Re: pg_upgrade and rsync

From: David Steele <david(at)pgmasters(dot)net>
To:
Cc: pgsql-hackers(at)postgresql(dot)org
Subject: Re: pg_upgrade and rsync
Date: 2015-01-28 03:16:48
Message-ID: 54C854A0.3000307@pgmasters.net
Views: Raw Message | Whole Thread | Download mbox | Resend email
Thread:
Lists: pgsql-hackers

On 1/27/15 9:51 PM, Bruce Momjian wrote:
>> According to my empirical testing on Linux and OSX the answer is no:
>> rsync does not use sub-second accuracy. This seems to be true even on
>> file systems like ext4 that support millisecond mod times, at least it
>> was true on Ubuntu 12.04 running ext4.
>>
>> Even on my laptop there is a full half-second of vulnerability for
>> rsync. Faster systems may have a larger window.
> OK, bummer. Well, I don't think we ever recommend to run rsync without
> checksums, but the big problem is that rsync doesn't do checksums by
> default. :-(
>
> pg_upgrade recommends using two rsyncs:
>
> To make a valid copy of the old cluster, use <command>rsync</> to create
> a dirty copy of the old cluster while the server is running, then shut
> down the old server and run <command>rsync</> again to update the copy
> with any changes to make it consistent. You might want to exclude some
>
> I am afraid that will not work as it could miss changes, right? When
> would the default mod-time checking every be safe?
>
According to my testing the default mod-time checking is never
completely safe in rsync. I've worked around this in PgBackRest by
building the manifest and then waiting until the start of the next
second before starting to copy. It was the only way I could make the
incremental backups reliable without requiring checksums (which are
optional as in rsync for performance).
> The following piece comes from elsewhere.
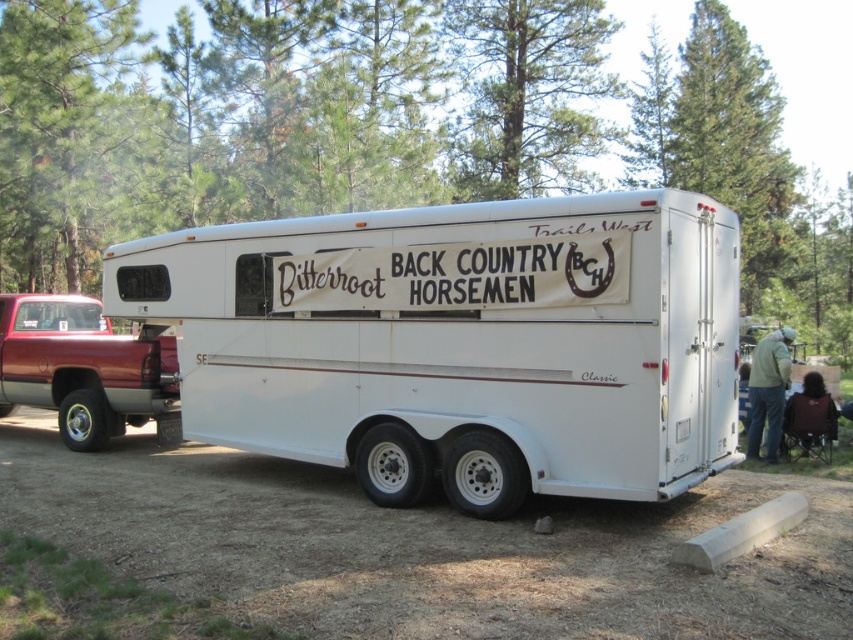
Based on the photo, you are standing in front of the white matte horse trailer at center and want to sit down. There is a dark brown fabric chair at lower right nearby. Which direction should you move to reach the chair?

The dark brown fabric chair at lower right is located below the white matte horse trailer at center, so you should move downward to reach it.

You are a photographer setting up equipment in the forest. You have a white matte horse trailer at center and a dark brown fabric chair at lower right in your shot. Which object is closer to the camera?

The white matte horse trailer at center is closer to the camera because it is in front of the dark brown fabric chair at lower right.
Of course, you still have to
trust the clock for this to work.

This is definitely an edge case. Not only does the file have to be
modified in the same second *after* rsync has done the copy, but the
file also has to not be modified in *any other subsequent second* before
the next incremental backup. If the file is busy enough to have a
collision with rsync in that second, then it is very likely to be
modified before the next incremental backup which is generally a day or
so later. And, of course, the backup where the issue occurs is fine -
it's the next backup that is invalid.

However, the hot/cold backup scheme as documented does make the race
condition more likely since the two backups are done in close proximity
temporally. Ultimately, the most reliable method is to use checksums.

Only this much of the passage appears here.